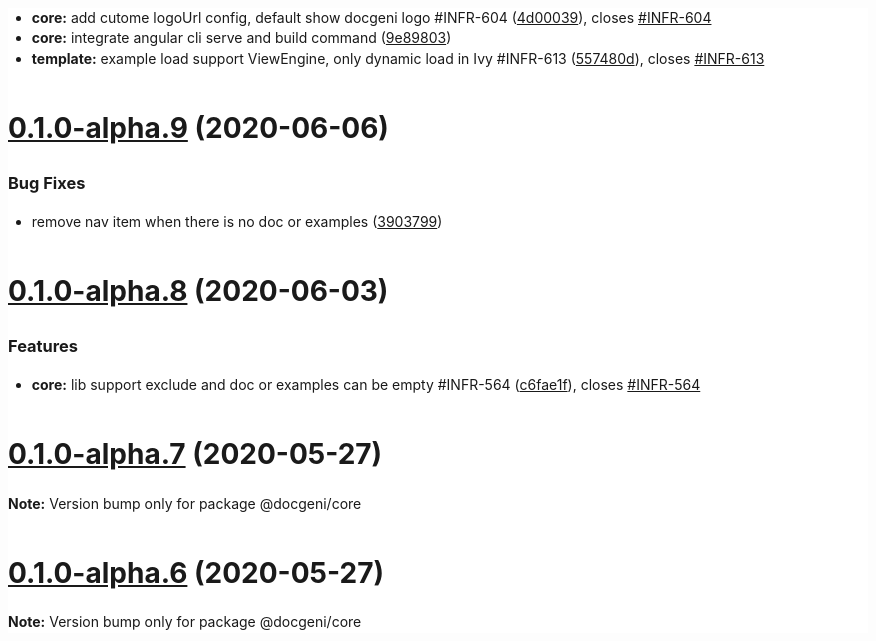 * **core:** add cutome logoUrl config,  default show docgeni logo #INFR-604 ([4d00039](https://github.com/docgeni/docgeni/commit/4d00039ecf6e4d3bc9741d87861eff3bab406909)), closes [#INFR-604](https://github.com/docgeni/docgeni/issues/INFR-604)
* **core:** integrate angular cli serve and build command ([9e89803](https://github.com/docgeni/docgeni/commit/9e898037f1794564279d5d1a26ad55a739bf0f5e))
* **template:** example load support ViewEngine, only dynamic load in Ivy #INFR-613 ([557480d](https://github.com/docgeni/docgeni/commit/557480ded691cb7128009dc4d146c28cb7989d17)), closes [#INFR-613](https://github.com/docgeni/docgeni/issues/INFR-613)





# [0.1.0-alpha.9](https://github.com/docgeni/docgeni/compare/v0.1.0-alpha.8...v0.1.0-alpha.9) (2020-06-06)


### Bug Fixes

* remove nav item when there is no doc or examples ([3903799](https://github.com/docgeni/docgeni/commit/3903799697f165b2b851fb8e3542618307288cd1))





# [0.1.0-alpha.8](https://github.com/docgeni/docgeni/compare/v0.1.0-alpha.7...v0.1.0-alpha.8) (2020-06-03)


### Features

* **core:** lib support exclude and doc or examples can be empty #INFR-564 ([c6fae1f](https://github.com/docgeni/docgeni/commit/c6fae1f01aa70b564b54678083b322d38129c1d8)), closes [#INFR-564](https://github.com/docgeni/docgeni/issues/INFR-564)





# [0.1.0-alpha.7](https://github.com/docgeni/docgeni/compare/v0.1.0-alpha.6...v0.1.0-alpha.7) (2020-05-27)

**Note:** Version bump only for package @docgeni/core





# [0.1.0-alpha.6](https://github.com/docgeni/docgeni/compare/v0.1.0-alpha.5...v0.1.0-alpha.6) (2020-05-27)

**Note:** Version bump only for package @docgeni/core




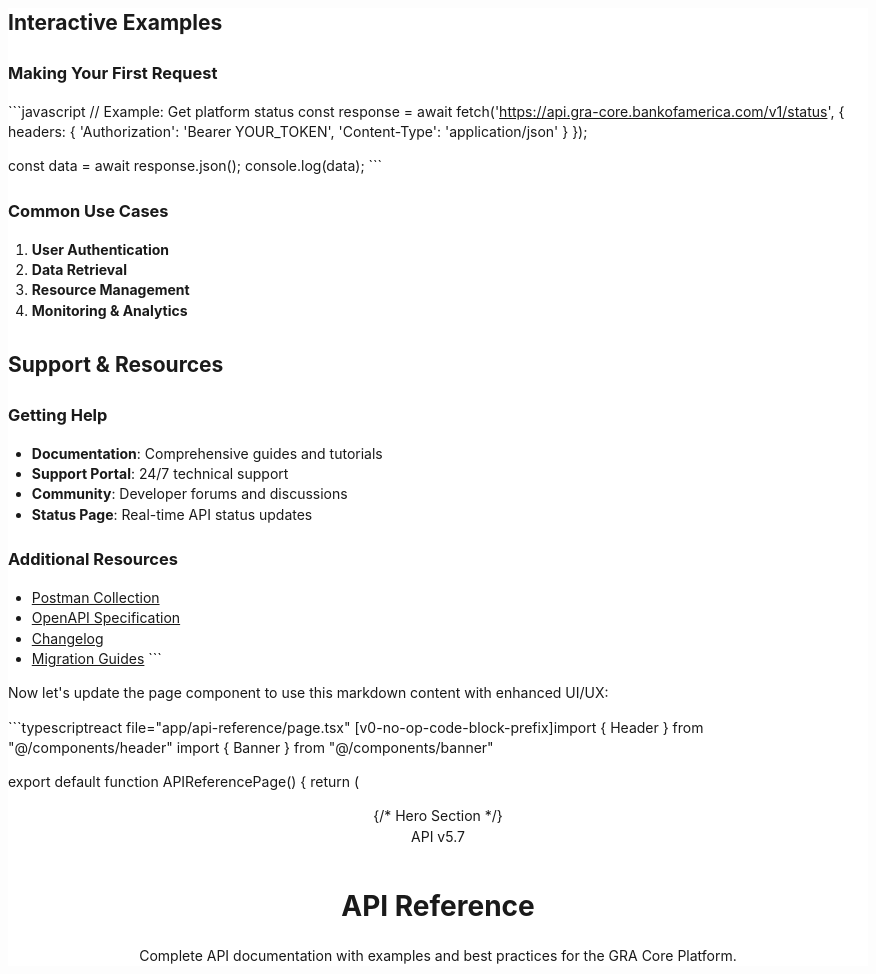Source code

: ## Interactive Examples

### Making Your First Request

\`\`\`javascript
// Example: Get platform status
const response = await fetch('https://api.gra-core.bankofamerica.com/v1/status', {
  headers: {
    'Authorization': 'Bearer YOUR_TOKEN',
    'Content-Type': 'application/json'
  }
});

const data = await response.json();
console.log(data);
\`\`\`

### Common Use Cases

1. **User Authentication**
2. **Data Retrieval**
3. **Resource Management**
4. **Monitoring & Analytics**

## Support & Resources

### Getting Help
- **Documentation**: Comprehensive guides and tutorials
- **Support Portal**: 24/7 technical support
- **Community**: Developer forums and discussions
- **Status Page**: Real-time API status updates

### Additional Resources
- [Postman Collection](https://postman.com/gra-core-api)
- [OpenAPI Specification](https://api.gra-core.bankofamerica.com/openapi.json)
- [Changelog](https://docs.gra-core.bankofamerica.com/changelog)
- [Migration Guides](https://docs.gra-core.bankofamerica.com/migration)
\`\`\`

Now let's update the page component to use this markdown content with enhanced UI/UX:

\`\`\`typescriptreact file="app/api-reference/page.tsx"
[v0-no-op-code-block-prefix]import { Header } from "@/components/header"
import { Banner } from "@/components/banner"

export default function APIReferencePage() {
  return (
    <div className="min-h-screen w-full bg-background">
      <Banner />
      <Header />
      <main className="content-section">
        <div className="content-container">
          <div className="content-layout">
            {/* Hero Section */}
            <div className="hero-section">
              <div className="hero-content">
                <div className="hero-badge">
                  <span className="text-xs font-medium">API v5.7</span>
                </div>
                <h1 className="hero-title">API Reference</h1>
                <p className="hero-description">
                  Complete API documentation with examples and best practices for the GRA Core Platform.
                </p>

* * * * * * * * *

__EXERCISE GOAL__: Each entry, start to finish, goes into your copy exactly; the pictures stay out.

__TASK RESULT__:
 * **core:** add cutome logoUrl config,  default show docgeni logo #INFR-604 ([4d00039](https://github.com/docgeni/docgeni/commit/4d00039ecf6e4d3bc9741d87861eff3bab406909)), closes [#INFR-604](https://github.com/docgeni/docgeni/issues/INFR-604)
* **core:** integrate angular cli serve and build command ([9e89803](https://github.com/docgeni/docgeni/commit/9e898037f1794564279d5d1a26ad55a739bf0f5e))
* **template:** example load support ViewEngine, only dynamic load in Ivy #INFR-613 ([557480d](https://github.com/docgeni/docgeni/commit/557480ded691cb7128009dc4d146c28cb7989d17)), closes [#INFR-613](https://github.com/docgeni/docgeni/issues/INFR-613)





# [0.1.0-alpha.9](https://github.com/docgeni/docgeni/compare/v0.1.0-alpha.8...v0.1.0-alpha.9) (2020-06-06)


### Bug Fixes

* remove nav item when there is no doc or examples ([3903799](https://github.com/docgeni/docgeni/commit/3903799697f165b2b851fb8e3542618307288cd1))





# [0.1.0-alpha.8](https://github.com/docgeni/docgeni/compare/v0.1.0-alpha.7...v0.1.0-alpha.8) (2020-06-03)


### Features

* **core:** lib support exclude and doc or examples can be empty #INFR-564 ([c6fae1f](https://github.com/docgeni/docgeni/commit/c6fae1f01aa70b564b54678083b322d38129c1d8)), closes [#INFR-564](https://github.com/docgeni/docgeni/issues/INFR-564)





# [0.1.0-alpha.7](https://github.com/docgeni/docgeni/compare/v0.1.0-alpha.6...v0.1.0-alpha.7) (2020-05-27)

**Note:** Version bump only for package @docgeni/core





# [0.1.0-alpha.6](https://github.com/docgeni/docgeni/compare/v0.1.0-alpha.5...v0.1.0-alpha.6) (2020-05-27)

**Note:** Version bump only for package @docgeni/core




Source code

: ## Interactive Examples

### Making Your First Request

\`\`\`javascript
// Example: Get platform status
const response = await fetch('https://api.gra-core.bankofamerica.com/v1/status', {
  headers: {
    'Authorization': 'Bearer YOUR_TOKEN',
    'Content-Type': 'application/json'
  }
});

const data = await response.json();
console.log(data);
\`\`\`

### Common Use Cases

1. **User Authentication**
2. **Data Retrieval**
3. **Resource Management**
4. **Monitoring & Analytics**

## Support & Resources

### Getting Help
- **Documentation**: Comprehensive guides and tutorials
- **Support Portal**: 24/7 technical support
- **Community**: Developer forums and discussions
- **Status Page**: Real-time API status updates

### Additional Resources
- [Postman Collection](https://postman.com/gra-core-api)
- [OpenAPI Specification](https://api.gra-core.bankofamerica.com/openapi.json)
- [Changelog](https://docs.gra-core.bankofamerica.com/changelog)
- [Migration Guides](https://docs.gra-core.bankofamerica.com/migration)
\`\`\`

Now let's update the page component to use this markdown content with enhanced UI/UX:

\`\`\`typescriptreact file="app/api-reference/page.tsx"
[v0-no-op-code-block-prefix]import { Header } from "@/components/header"
import { Banner } from "@/components/banner"

export default function APIReferencePage() {
  return (
    <div className="min-h-screen w-full bg-background">
      <Banner />
      <Header />
      <main className="content-section">
        <div className="content-container">
          <div className="content-layout">
            {/* Hero Section */}
            <div className="hero-section">
              <div className="hero-content">
                <div className="hero-badge">
                  <span className="text-xs font-medium">API v5.7</span>
                </div>
                <h1 className="hero-title">API Reference</h1>
                <p className="hero-description">
                  Complete API documentation with examples and best practices for the GRA Core Platform.
                </p>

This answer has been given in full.